• _Extract_:
/---
Description
2 Maps
As we discussing during class, a map is an abstract data type that associates, i.e. maps, keys to values. A map allows programmers to insert and search for values in the data structure quickly by key. The key can also be a much
more complex representation that is defined by the data in the value object rather than a simple, arbitrary integer value.
To give a little more context, let’s consider two examples: the english dictionary and the Dewey Decimal Classification.
A dictionary such as the english dictionary is a map where the key is an english word and the value is the definition(s) of the word. Word definitions are actually complex, multi-value data records that might include enumerated
definitions subject to usage, phonetic information, and possibly historical context. Our ability to efficiently look up
a definition is facilitated by the ordering of the dictionary by key. The key (word) dictates where in the dictionary
the value (definition) is found. One of the inefficiencies of a physical dictionary (a book) is that it is a flat file that
requires a bit of searching in order to locate the key. Granted, because a dictionary is ordered by key we can apply
novel strategies to minimize the number of comparisons needed to find a key and its associated value; however, there
are other organizational approaches that we might use to locate a value given a key.
Libraries traditionally index books within their collections using a proprietary organizational model called Dewey
Decimal Classification. This classification system associates a key, i.e. an index consisting of numbers and letters,
with a book to dictate where in a library that book is stored. This system basically defines how to generate a key
in order to prioritize library organization by topic and attempts to ensure that books with similar subject matter are
more tightly clustered within the library over a more simple organizational model such as author and/or title. Consider
how difficult it would be to use a library to cross-reference computer science topics if books by Eberly and Sipser
were stored on different floors or even different buildings rather than within several shelves of one another.
\---
• _Records supplied_:
/---
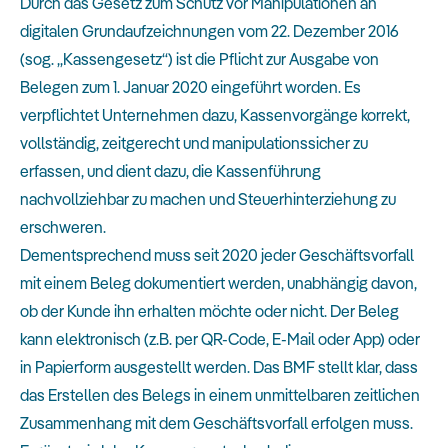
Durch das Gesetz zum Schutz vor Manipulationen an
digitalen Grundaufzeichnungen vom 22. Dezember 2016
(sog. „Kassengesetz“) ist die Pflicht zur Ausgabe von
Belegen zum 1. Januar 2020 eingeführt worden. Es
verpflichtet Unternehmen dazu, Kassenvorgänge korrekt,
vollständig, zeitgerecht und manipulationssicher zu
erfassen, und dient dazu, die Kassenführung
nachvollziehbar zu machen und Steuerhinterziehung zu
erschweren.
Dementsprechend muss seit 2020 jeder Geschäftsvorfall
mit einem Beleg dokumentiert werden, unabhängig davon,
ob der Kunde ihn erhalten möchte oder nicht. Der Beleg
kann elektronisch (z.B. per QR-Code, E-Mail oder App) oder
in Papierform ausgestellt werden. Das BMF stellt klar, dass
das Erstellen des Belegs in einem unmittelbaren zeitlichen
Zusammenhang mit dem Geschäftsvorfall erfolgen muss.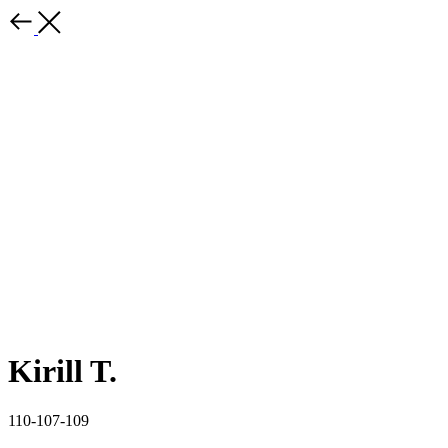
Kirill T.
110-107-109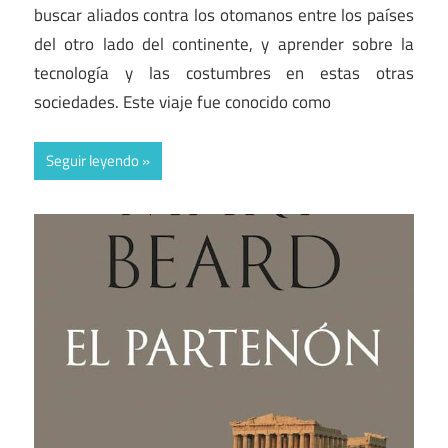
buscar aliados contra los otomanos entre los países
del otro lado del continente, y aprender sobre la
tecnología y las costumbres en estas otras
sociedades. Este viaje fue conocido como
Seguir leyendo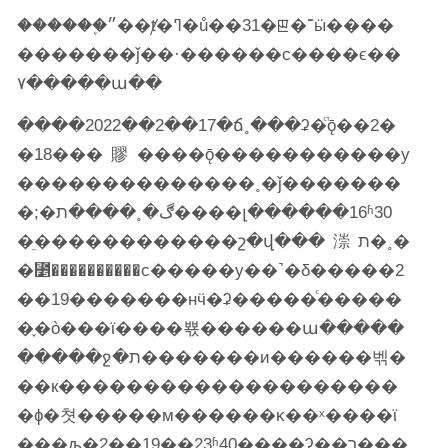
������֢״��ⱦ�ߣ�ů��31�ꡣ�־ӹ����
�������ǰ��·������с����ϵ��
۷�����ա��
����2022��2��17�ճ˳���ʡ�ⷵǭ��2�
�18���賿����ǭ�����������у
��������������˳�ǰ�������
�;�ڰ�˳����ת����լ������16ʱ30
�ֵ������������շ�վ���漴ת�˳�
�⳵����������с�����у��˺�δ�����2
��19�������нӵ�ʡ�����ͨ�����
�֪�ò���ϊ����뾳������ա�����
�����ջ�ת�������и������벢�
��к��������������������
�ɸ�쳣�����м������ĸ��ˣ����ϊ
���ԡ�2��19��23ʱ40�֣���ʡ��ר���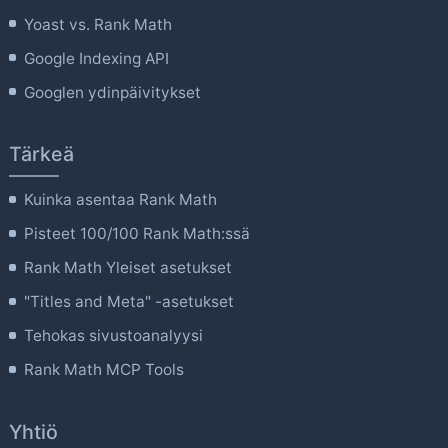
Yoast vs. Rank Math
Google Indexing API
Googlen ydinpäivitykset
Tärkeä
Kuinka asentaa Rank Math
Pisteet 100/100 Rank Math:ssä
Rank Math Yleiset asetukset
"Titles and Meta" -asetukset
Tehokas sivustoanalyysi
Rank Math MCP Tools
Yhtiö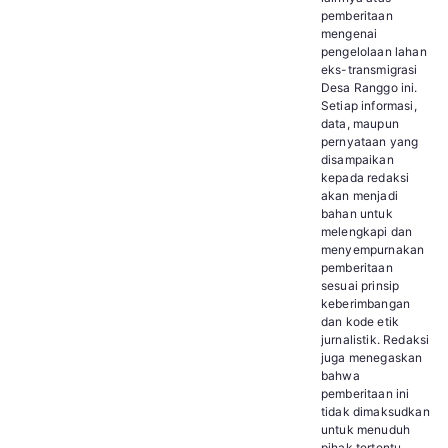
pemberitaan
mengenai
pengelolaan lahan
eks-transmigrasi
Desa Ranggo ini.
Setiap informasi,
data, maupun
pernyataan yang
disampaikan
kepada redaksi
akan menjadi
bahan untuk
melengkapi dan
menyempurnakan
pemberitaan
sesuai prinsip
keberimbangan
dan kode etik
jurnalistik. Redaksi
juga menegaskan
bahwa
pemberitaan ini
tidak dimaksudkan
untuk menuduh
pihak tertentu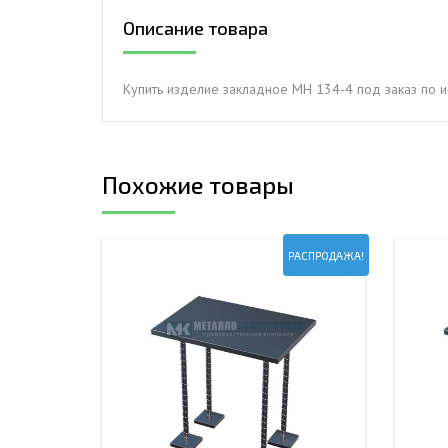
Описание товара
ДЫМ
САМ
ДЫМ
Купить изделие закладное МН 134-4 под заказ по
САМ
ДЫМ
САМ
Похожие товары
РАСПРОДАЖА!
\---
• _Parts of the exercise_:
(a) What is the key in the english dictionary example in the maps description?
(b) Reproduce the maps description from "Description" to "Dewey Decimal Classification.".

• _Answers by item_:
(a) An english word.

(b)
Description
2 Maps
As we discussing during class, a map is an abstract data type that associates, i.e. maps, keys to values. A map allows programmers to insert and search for values in the data structure quickly by key. The key can also be a much
more complex representation that is defined by the data in the value object rather than a simple, arbitrary integer value.
To give a little more context, let’s consider two examples: the english dictionary and the Dewey Decimal Classification.